Crooner takes note of an East L.A. high school
With his hands clasped behind his back and his nose inches away from the wall, legendary singer Tony Bennett contemplated the photograph before him.
The grayscale image featured a young woman stretching her fingers toward the camera’s lens, covering her face.
“The beginning of true creativeness comes from the hand,” he said.
Bennett and his wife, Susan Benedetto, were at Esteban E. Torres High School in East Los Angeles on Friday to launch the expansion of their New York City-based nonprofit organization Exploring the Arts. The photographs displayed before them were taken by students at Humanitas Academy of Art and Technology, one of the five academies on the campus.
The couple founded Exploring the Arts in 1999 to strengthen the role of the arts in public high school education and to sustain arts programs amid school budget cuts.

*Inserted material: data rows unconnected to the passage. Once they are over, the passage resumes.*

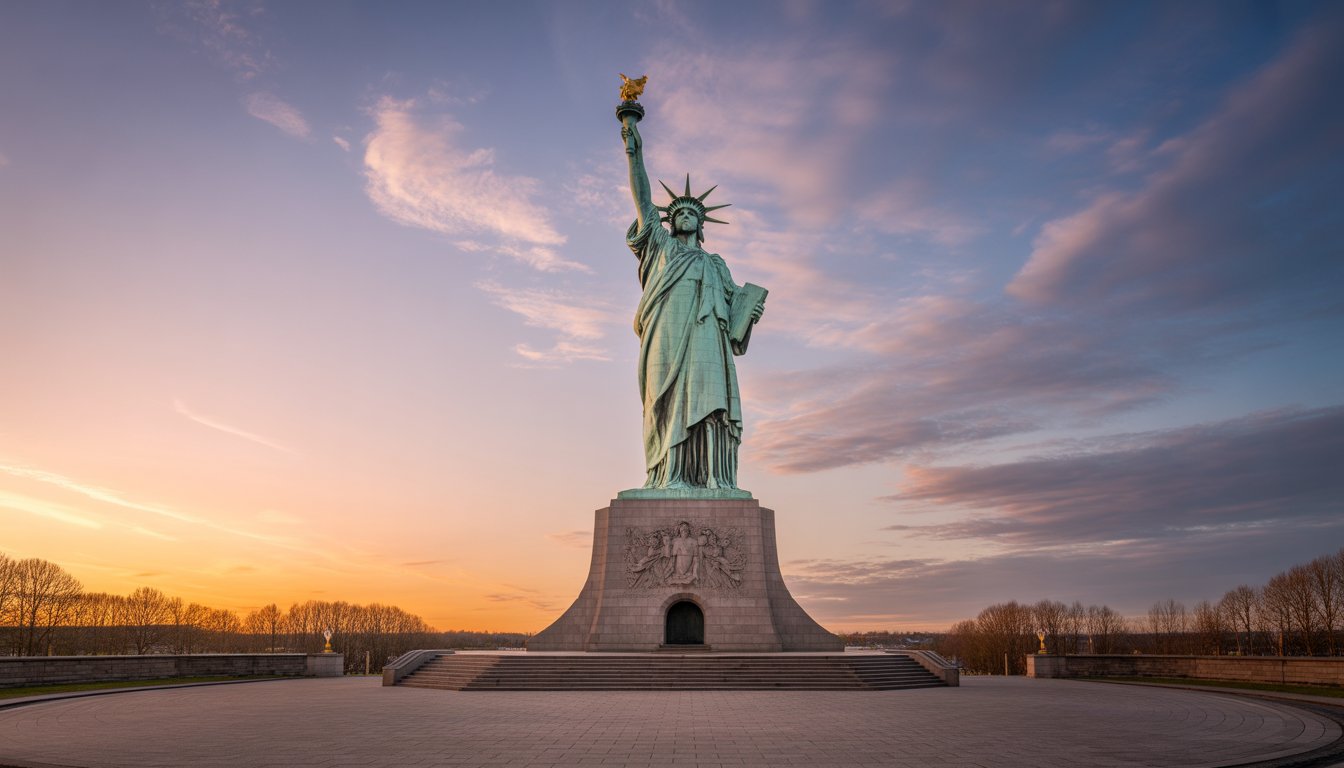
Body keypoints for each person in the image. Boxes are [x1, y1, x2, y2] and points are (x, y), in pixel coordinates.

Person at [620, 117, 764, 491]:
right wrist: (634, 150)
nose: (685, 216)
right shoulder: (660, 247)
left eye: (692, 214)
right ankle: (667, 476)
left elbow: (736, 309)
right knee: (663, 403)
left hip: (705, 337)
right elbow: (642, 199)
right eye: (679, 213)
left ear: (701, 225)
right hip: (665, 333)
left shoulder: (715, 264)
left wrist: (751, 313)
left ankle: (712, 478)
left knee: (709, 404)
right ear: (670, 222)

Bennett, a product of a public arts school in New York, and Benedetto, a former teacher at Fiorello H. LaGuardia High School of Music & Art and the Performing Arts there, were inspired to give others similar opportunity.

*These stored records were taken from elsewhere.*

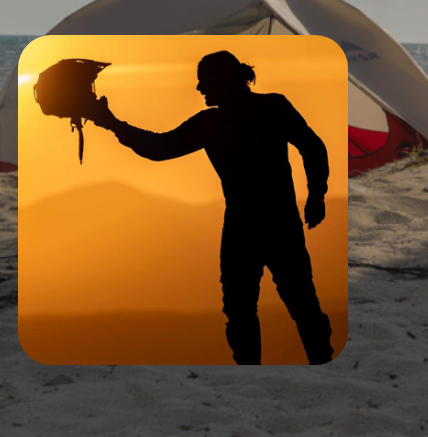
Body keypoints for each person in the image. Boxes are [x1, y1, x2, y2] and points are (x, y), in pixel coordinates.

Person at [88, 50, 335, 364]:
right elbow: (313, 147)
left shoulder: (224, 120)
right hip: (271, 224)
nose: (198, 88)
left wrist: (111, 123)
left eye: (204, 80)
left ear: (224, 80)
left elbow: (158, 148)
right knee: (290, 306)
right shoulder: (264, 109)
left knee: (257, 311)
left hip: (251, 229)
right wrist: (316, 196)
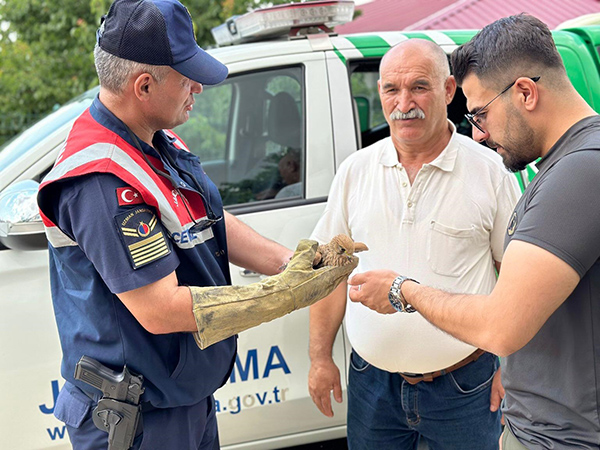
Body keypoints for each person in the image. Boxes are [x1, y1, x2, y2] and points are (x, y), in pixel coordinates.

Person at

The organization oversees programs in 14 high schools throughout New York City’s five boroughs, benefiting more than 10,000 public school students, the majority of whom live below the poverty line. It is estimated that more than 1,000 students will take part in the Los Angeles programs at Torres High.

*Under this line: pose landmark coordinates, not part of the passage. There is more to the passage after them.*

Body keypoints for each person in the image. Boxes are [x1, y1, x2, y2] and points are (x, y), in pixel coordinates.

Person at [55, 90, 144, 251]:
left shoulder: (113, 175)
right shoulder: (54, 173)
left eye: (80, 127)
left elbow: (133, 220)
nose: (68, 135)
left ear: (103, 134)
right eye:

“The arts give students a reason to want to go to school,” Benedetto said. “Quality arts in our public schools gives them something to feed their souls.”
The philanthropic couple decided to bring their organization to Los Angeles specifically because of its status as a cultural capital, Benedetto said.
“It’s sort of natural to be out here.”
Three of the five academies on campus will benefit from Exploring the Arts’ partnerships with private funders, individual artists and cultural institutions to give schools in different socioeconomic regions resources to explore art.
“We don’t have the services that schools in the incorporated county area might have,” said Cristina Patricio, community school coordinator for the campus. “These partnerships are extremely crucial to meet the needs of the students.”
Though the singer’s name and fame might not ignite the same reaction from students as it does with their teachers and administrators, many of the teenagers appreciated Bennett’s visit and support.
“Someone of his stature taking interest in what we do is really big,” said Randall Zaragoza, a junior at the East L.A. Renaissance Academy on the campus. “It tells us that it’s not just us here fighting to keep these programs going.”
Bennett and his wife sat in on a few classes at the East L.A. Performing Arts Academy and heard a rendition of Whitney Houston’s “The Greatest Love of All,” by Darlene Bryant’s choir class.
Freshman Robert Varela rushed offstage after the song to ask his idol a question. He didn’t mention to the crooner that he recently sang the classic “Fly Me to the Moon” for his audition to the Los Angeles County High School of the Arts. Nor did he boast that the performance earned him an acceptance letter.
Instead, he asked a question for his little sister.
“What was it like to sing on ‘Sesame Street’?” the 15-year-old asked.
The 86-year-old patted the student’s arm, chuckling, and said singing on the children’s educational program was one of his favorite performances.